Member of the Kansas Senate from the 19th district
- Incumbent
- Assumed office January 11, 2021
- Preceded by: Anthony Hensley

Personal details
- Born: Richard Gene Kloos July 26, 1966 (age 59) Miltonvale, Kansas, U.S.
- Party: Republican
- Spouse: Pennie Kloos
- Children: 4
- Education: Trinity College, Ellendale, North Dakota (BA)
- Website: Official website

= Rick Kloos =

American politician

Richard Gene Kloos (born July 26, 1966) is a Republican member of the Kansas Senate, representing the 19th district, which covers Topeka and eastern Shawnee County, western Douglas County and all of Osage County and Jefferson County. On November 3, 2020, he defeated Anthony Hensley, who had been holding office in the Kansas statehouse for 44 years, by 51.2% to 48.8%.

==Career==
In June 2009, Rick started God's Storehouse in Topeka, Kansas, a non-profit, community thrift store with over 80 employees.

===2018 Kansas Governor campaign===
Kloos ran as an Independent for governor, on a ticket with his son, Nathaniel, running for lieutenant governor. They finished last, in 5th place in the general election, with 6,584 votes, 0.6% of the total.
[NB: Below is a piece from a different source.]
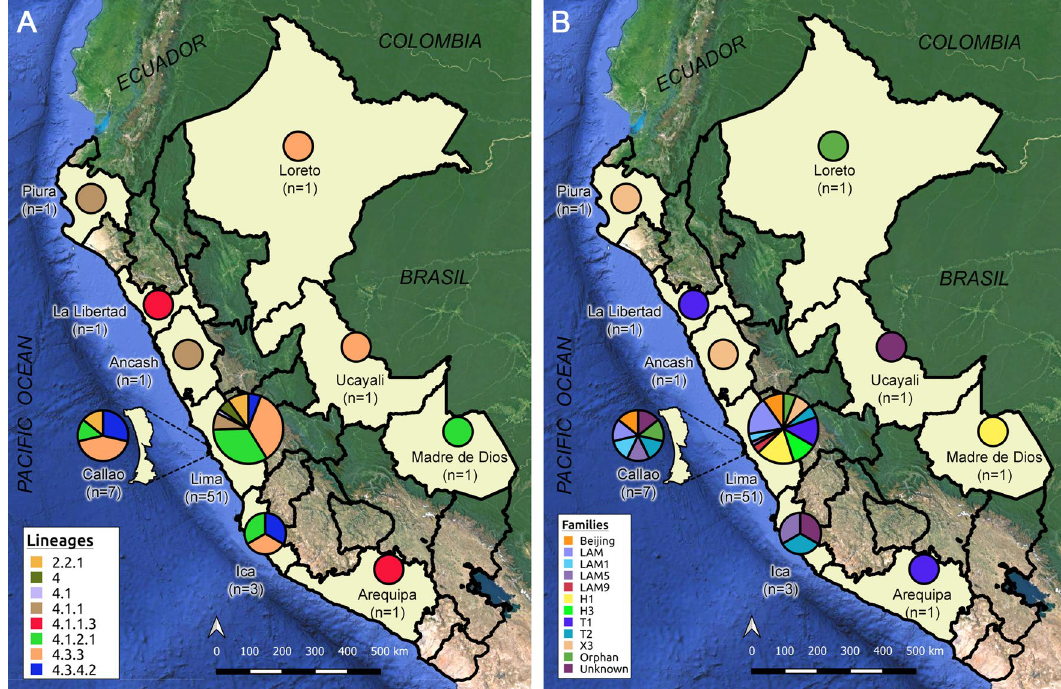
Figure 1. Lineages and family classification of Peruvian XDR-TB strains. Distribution of lineages, sublineages ( A ) and genetic families ( B ) throughout the entire Peruvian territory. The number of XDR-TB strains (n) from each region is specified. The size of the circles was set using the scale ‘Log 10 (n + 1)’. Maps were created using QGIS v3.14.15 (https:// www. qgis.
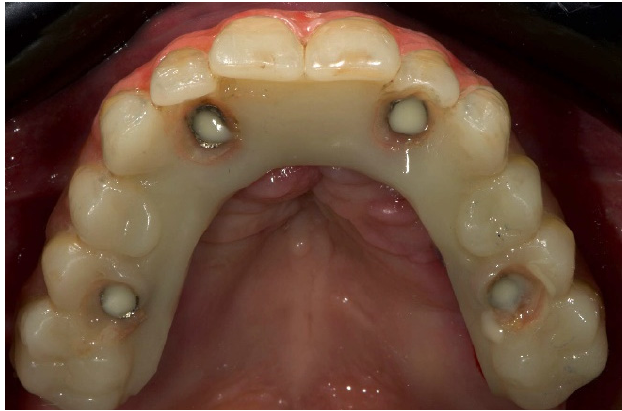
Figure 15. Temporary restoration, occlusal view.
===2020 Kansas 19th Senate district campaign===
Kloos ran unchallenged in the GOP primary; however, he received 6,758 in the primary. He beat Anthony Hensley 16,141 votes to 15,383 votes, 51% to 49%, in the November 3, 2020 general election—in what Titus Wu of the Topeka Capitol-Journal has called "a huge upset victory". Hensley had at least three times the campaign budget that Kloos had. Kloos opposes abortion and was endorsed by Kansans for Life. Hensley had represented the area for 44 years as either the state representative or state senator. The Kloos campaign outraised Hensley $37,433 to $1,286.

==Personal life==
Kloos and his wife Pennie have been married for 34 years and have lived in Berryton, Kansas for 22 years. They have four grown boys, along with seven grandchildren.